OBJECTIVE To screen the key hub genes of Alzheimer’s disease(AD) through data mining, to assess their potential in AD diagnosis and treatment, and to verify the role and mechanism of the hub genes and Polysaccharides from Cistanche deserticola(CDPS) on the improvement of cognitive function in mice modeled with AD through in vivo experiments.
METHODS This study utilized bioinformatics to obtain gene expression data for healthy control(Control) and Alzheimer’s disease(AD) groups from the GEO database. Differential expression analysis and weighted gene co-expression network analysis (WGCNA) were performed on brain tissue samples from the GSE118553 dataset.
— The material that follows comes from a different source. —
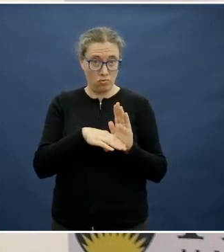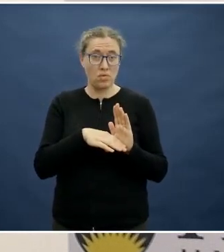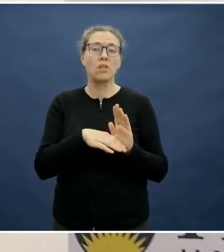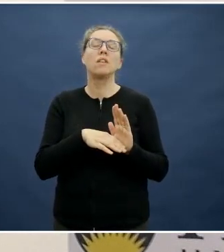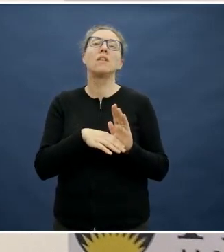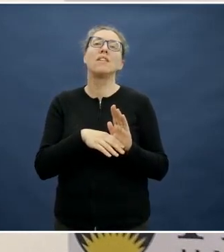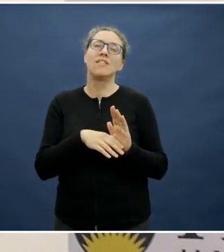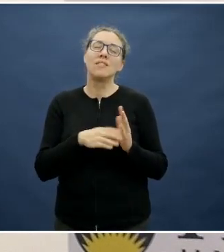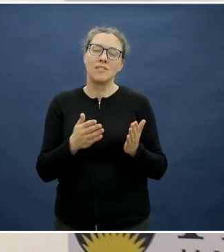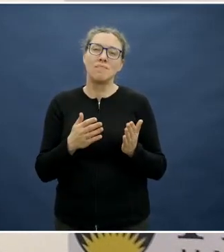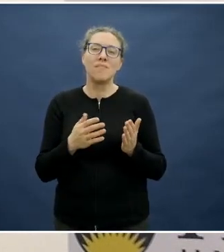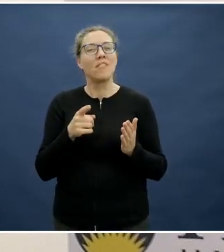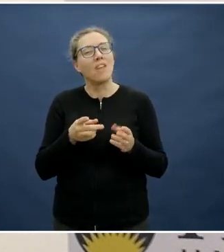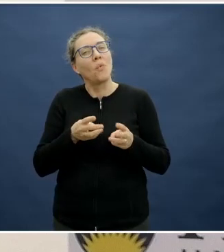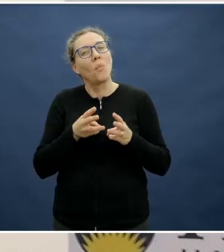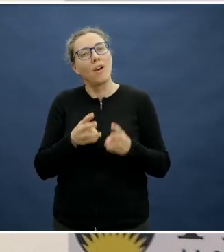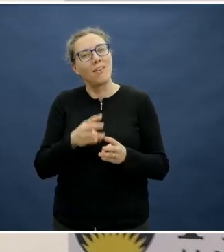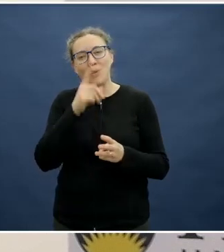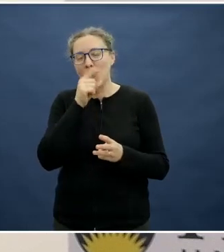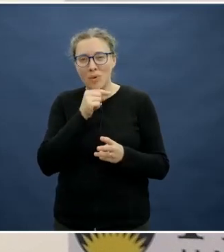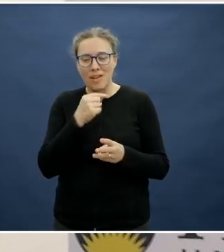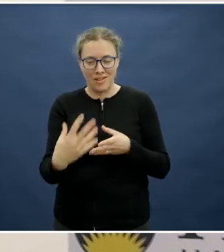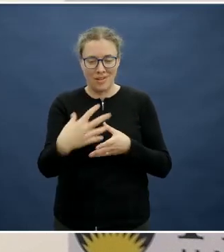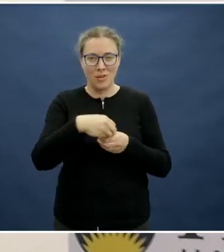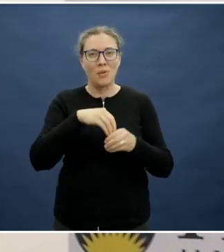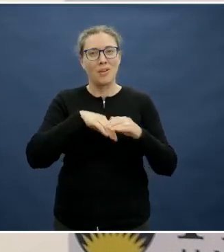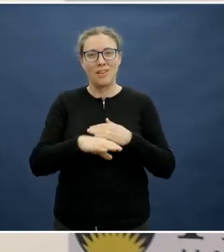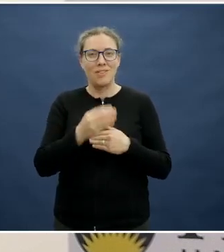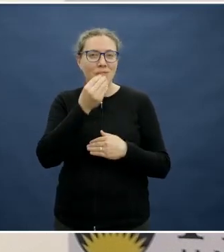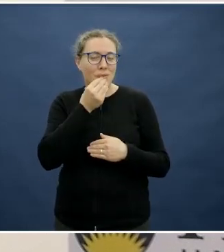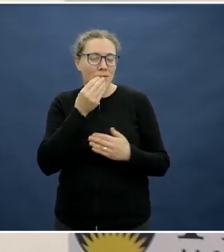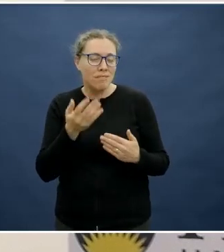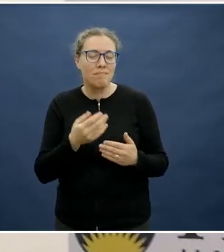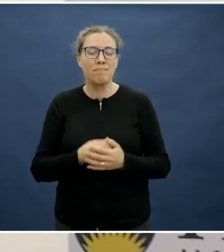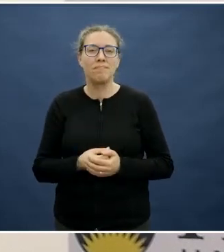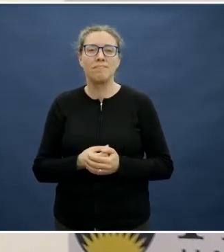And I think that's the same with any area of parenting and it relates to what you can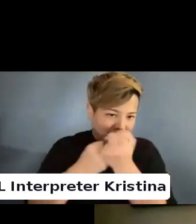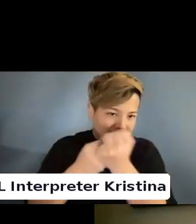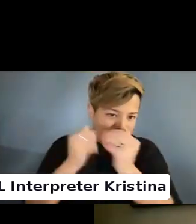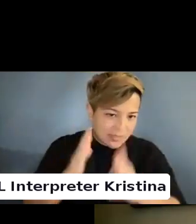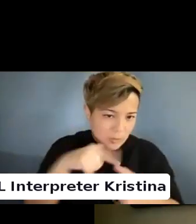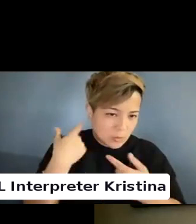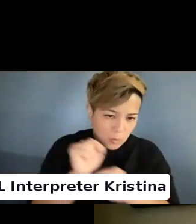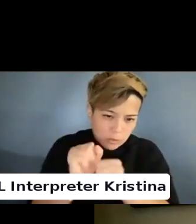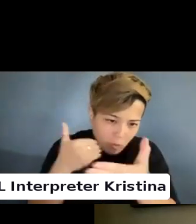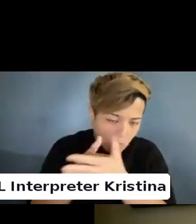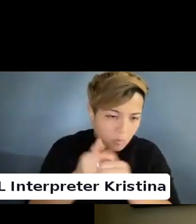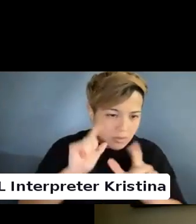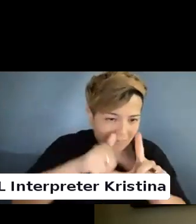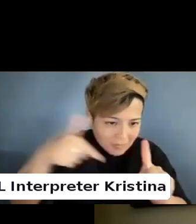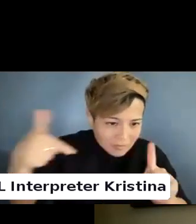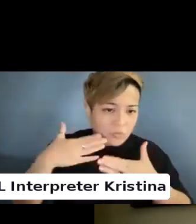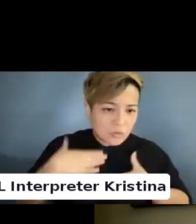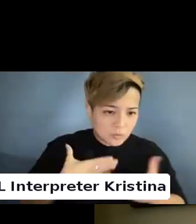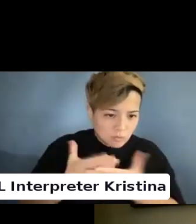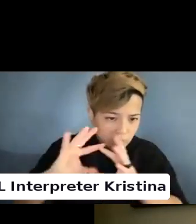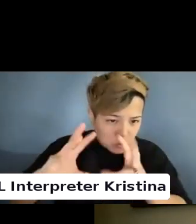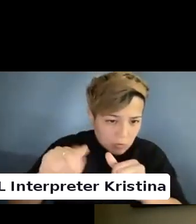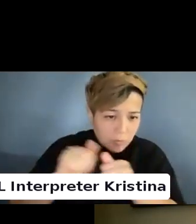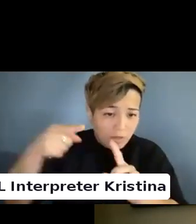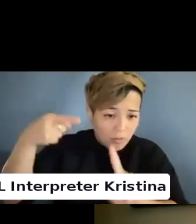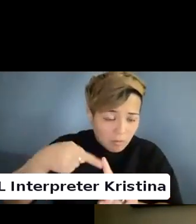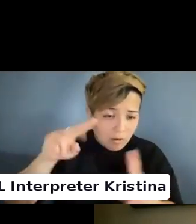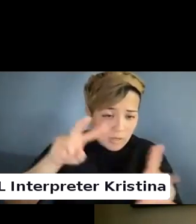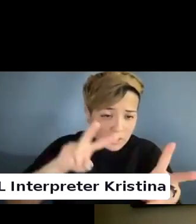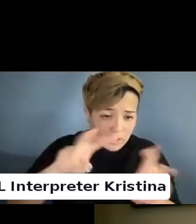And I think disability rights. Particularly around the issues of consent.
Twenty AD-associated hub genes were screened, and their potential roles in biological processes and correlation with cognitive impairment were explored via GO enrichment and GSEA analyses. Eight genes were identified as AD diagnostic biomarkers by stepwise regression and logistic regression analysis. Additionally, immune cell infiltration in the samples was further investigated. The in vivo experiments were conducted using the APP/PS1 Tg mouse model of Alzheimer’s disease. The animals were divided into the following groups: transgenic AD animal model group(Tg), CDPS low(CPL 25 mg∙kg−1∙d−1), medium(CPM 50 mg∙kg−1∙d−1) and high(CPH 100 mg∙kg−1∙d−1) dosage groups, and a wild-type control group(WT). The effects of CDPS on cognitive function in mice were assessed via novel object recognition and Morris water maze tests. Serum levels of inflammatory cytokines and antioxidant enzymes were measured using kits, whilst pathological alterations in brain tissue were observed.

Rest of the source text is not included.